The answer must be every line of the records in which the string "list" appears.

> _Recorded data_:
------------
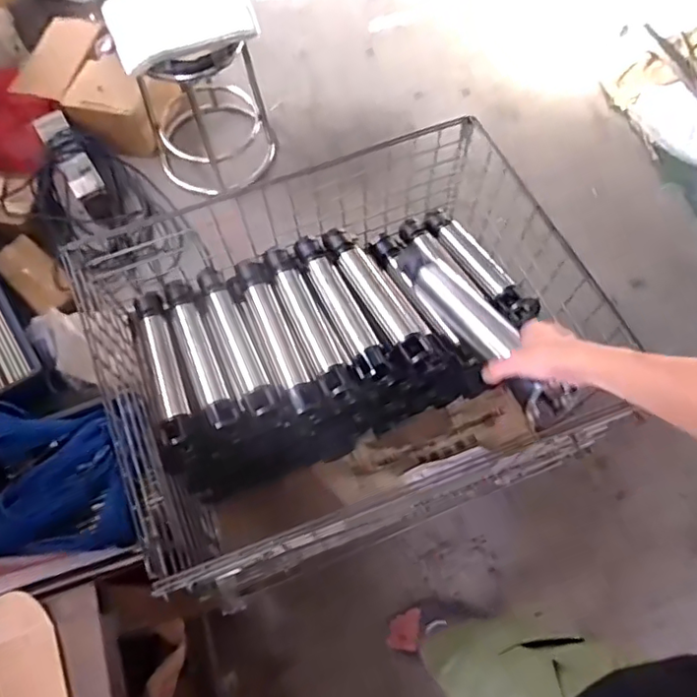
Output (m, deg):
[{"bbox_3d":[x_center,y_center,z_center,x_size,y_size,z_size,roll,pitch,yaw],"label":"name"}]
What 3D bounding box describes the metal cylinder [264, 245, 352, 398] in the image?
[{"bbox_3d":[-0.082,-0.063,1.101,0.061,0.056,0.356,-22,69,-9],"label":"metal cylinder"}]

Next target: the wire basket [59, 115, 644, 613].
[{"bbox_3d":[-0.042,0.043,1.189,0.838,0.551,0.669,-20,69,-8],"label":"wire basket"}]

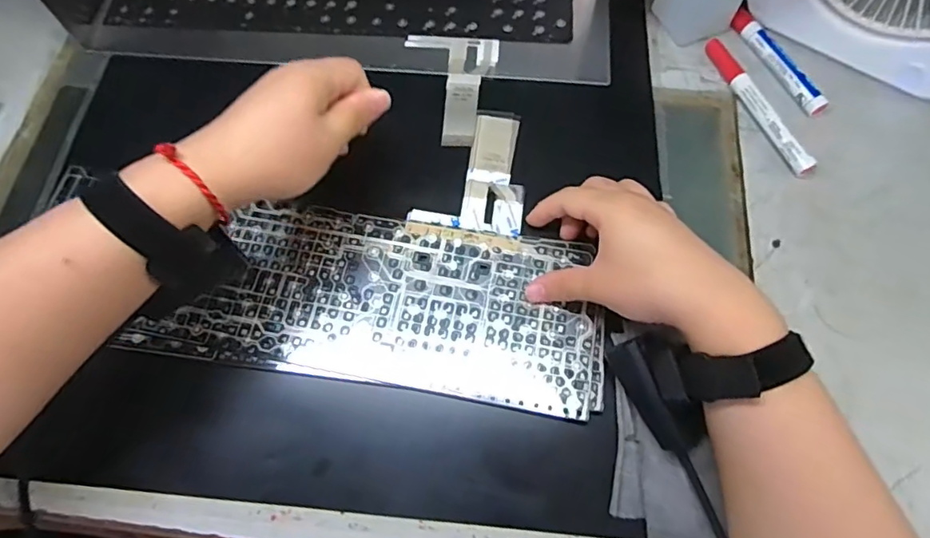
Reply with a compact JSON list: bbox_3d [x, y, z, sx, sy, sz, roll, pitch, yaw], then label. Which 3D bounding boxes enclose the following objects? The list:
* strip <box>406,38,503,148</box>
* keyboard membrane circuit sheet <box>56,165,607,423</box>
[{"bbox_3d":[-0.012,-0.153,0.452,0.078,0.004,0.112,2,67,1],"label":"strip"},{"bbox_3d":[-0.066,0.020,0.383,0.324,0.005,0.126,10,67,5],"label":"keyboard membrane circuit sheet"}]

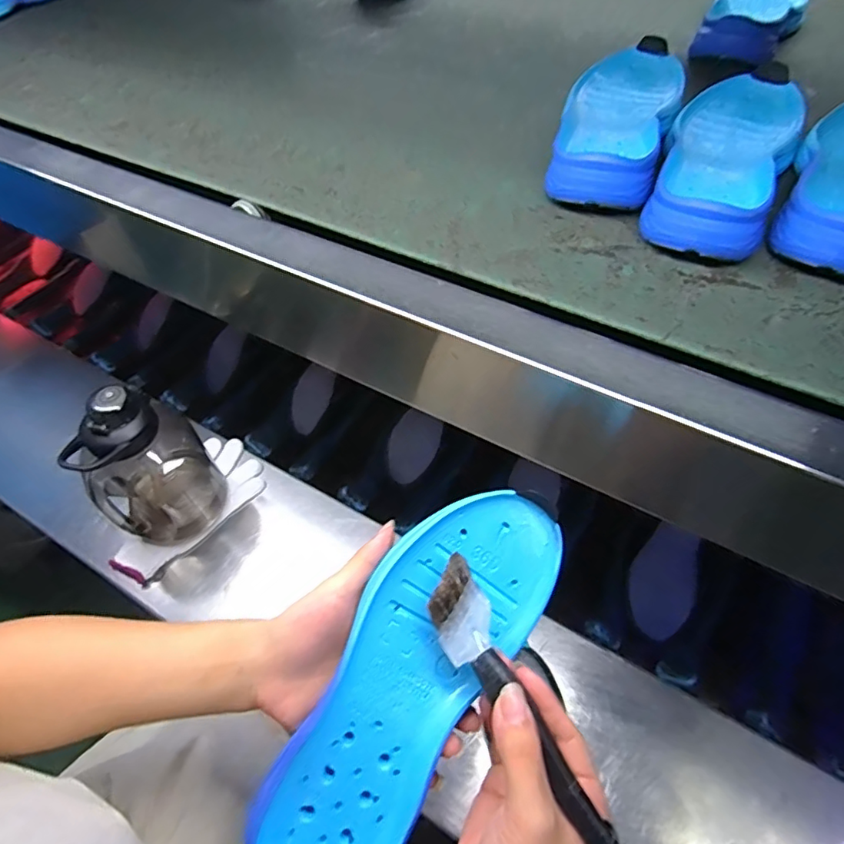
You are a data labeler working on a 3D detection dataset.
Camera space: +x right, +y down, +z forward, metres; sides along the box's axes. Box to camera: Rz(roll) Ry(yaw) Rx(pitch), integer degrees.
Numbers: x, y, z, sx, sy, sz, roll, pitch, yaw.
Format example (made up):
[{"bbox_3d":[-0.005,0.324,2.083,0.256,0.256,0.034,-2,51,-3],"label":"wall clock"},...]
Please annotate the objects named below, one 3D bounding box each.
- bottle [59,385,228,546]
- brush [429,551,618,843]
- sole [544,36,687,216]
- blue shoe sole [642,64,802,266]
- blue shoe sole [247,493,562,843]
[{"bbox_3d":[-0.336,0.045,0.646,0.131,0.214,0.134,-35,59,-20],"label":"bottle"},{"bbox_3d":[0.055,0.153,0.273,0.032,0.023,0.173,-28,63,-17],"label":"brush"},{"bbox_3d":[0.167,-0.258,0.455,0.088,0.039,0.256,17,56,14],"label":"sole"},{"bbox_3d":[0.237,-0.208,0.416,0.087,0.038,0.253,25,59,19],"label":"blue shoe sole"},{"bbox_3d":[-0.007,0.148,0.305,0.088,0.038,0.240,33,77,3],"label":"blue shoe sole"}]

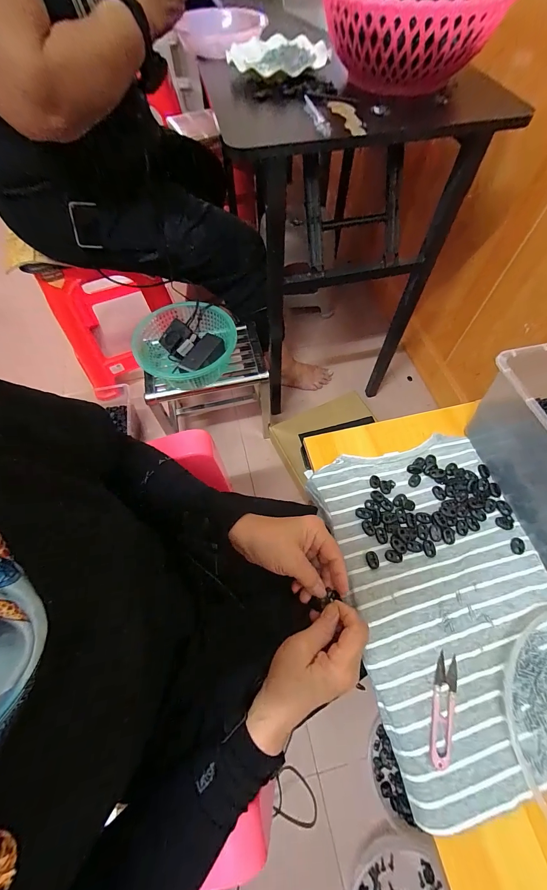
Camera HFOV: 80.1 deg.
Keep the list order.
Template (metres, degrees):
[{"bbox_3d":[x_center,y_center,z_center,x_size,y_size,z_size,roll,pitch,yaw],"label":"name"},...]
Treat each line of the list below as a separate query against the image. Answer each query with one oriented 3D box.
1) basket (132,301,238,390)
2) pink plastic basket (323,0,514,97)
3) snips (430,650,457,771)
[{"bbox_3d":[-0.200,-0.242,0.802,0.217,0.088,0.236,-1,62,1],"label":"basket"},{"bbox_3d":[0.226,-0.690,0.539,0.289,0.101,0.303,24,65,14],"label":"pink plastic basket"},{"bbox_3d":[0.184,0.282,0.348,0.023,0.007,0.102,15,63,9],"label":"snips"}]

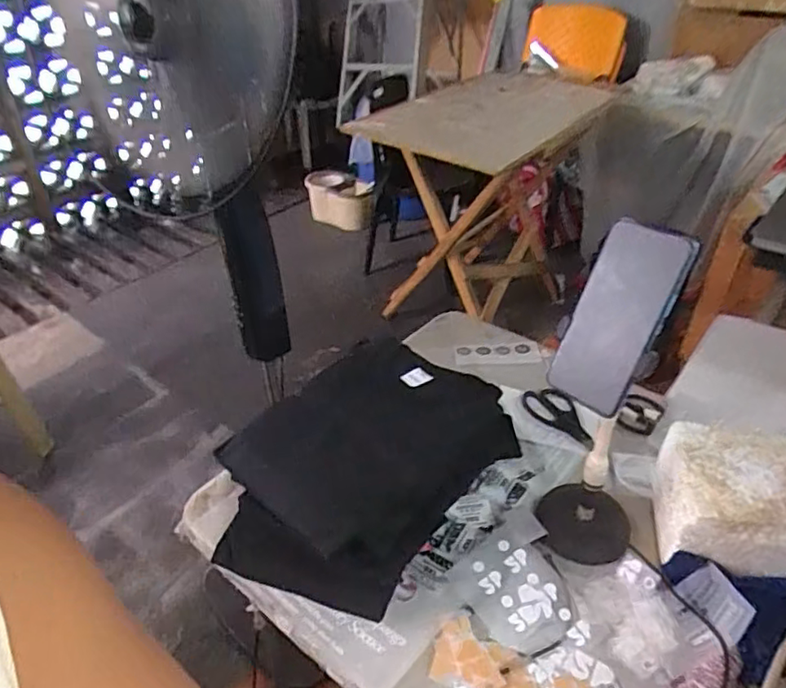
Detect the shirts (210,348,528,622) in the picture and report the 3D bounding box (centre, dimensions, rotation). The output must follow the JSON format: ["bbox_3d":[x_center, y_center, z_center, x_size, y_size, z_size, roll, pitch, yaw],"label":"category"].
[{"bbox_3d":[-0.042,0.148,0.699,0.231,0.133,0.303,26,44,30],"label":"shirts"}]

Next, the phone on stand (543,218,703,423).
[{"bbox_3d":[0.197,-0.023,0.522,0.076,0.165,0.015,31,18,34],"label":"phone on stand"}]

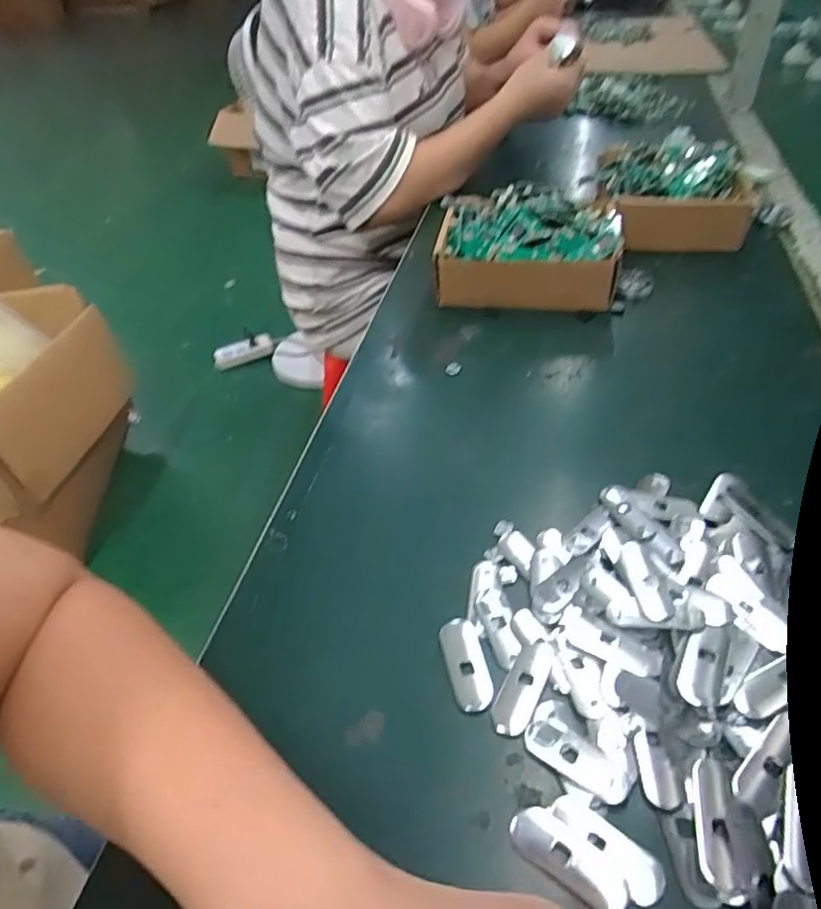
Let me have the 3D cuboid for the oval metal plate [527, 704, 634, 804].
[{"bbox_3d":[0.079,0.138,0.290,0.050,0.004,0.028,30,52,32],"label":"oval metal plate"}]

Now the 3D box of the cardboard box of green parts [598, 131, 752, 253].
[{"bbox_3d":[0.288,-0.283,0.681,0.144,0.087,0.123,-1,42,3],"label":"cardboard box of green parts"}]

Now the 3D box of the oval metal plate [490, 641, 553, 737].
[{"bbox_3d":[0.058,0.117,0.316,0.019,0.004,0.052,18,47,23],"label":"oval metal plate"}]

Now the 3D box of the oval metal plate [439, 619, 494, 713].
[{"bbox_3d":[0.030,0.110,0.328,0.020,0.005,0.052,-10,42,-6],"label":"oval metal plate"}]

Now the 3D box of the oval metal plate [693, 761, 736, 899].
[{"bbox_3d":[0.128,0.157,0.265,0.014,0.006,0.050,6,43,11],"label":"oval metal plate"}]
------------
> _Solution for this exercise_:
Reply with a compact JSON list: bbox_3d [x, y, z, sx, sy, sz, roll, pitch, yaw], then label. Which 3D bounding boxes enclose the following objects? The list:
Keep the list order.
Treat each line of the list below as a separate query against the image. Answer each query with one oriented 3D box.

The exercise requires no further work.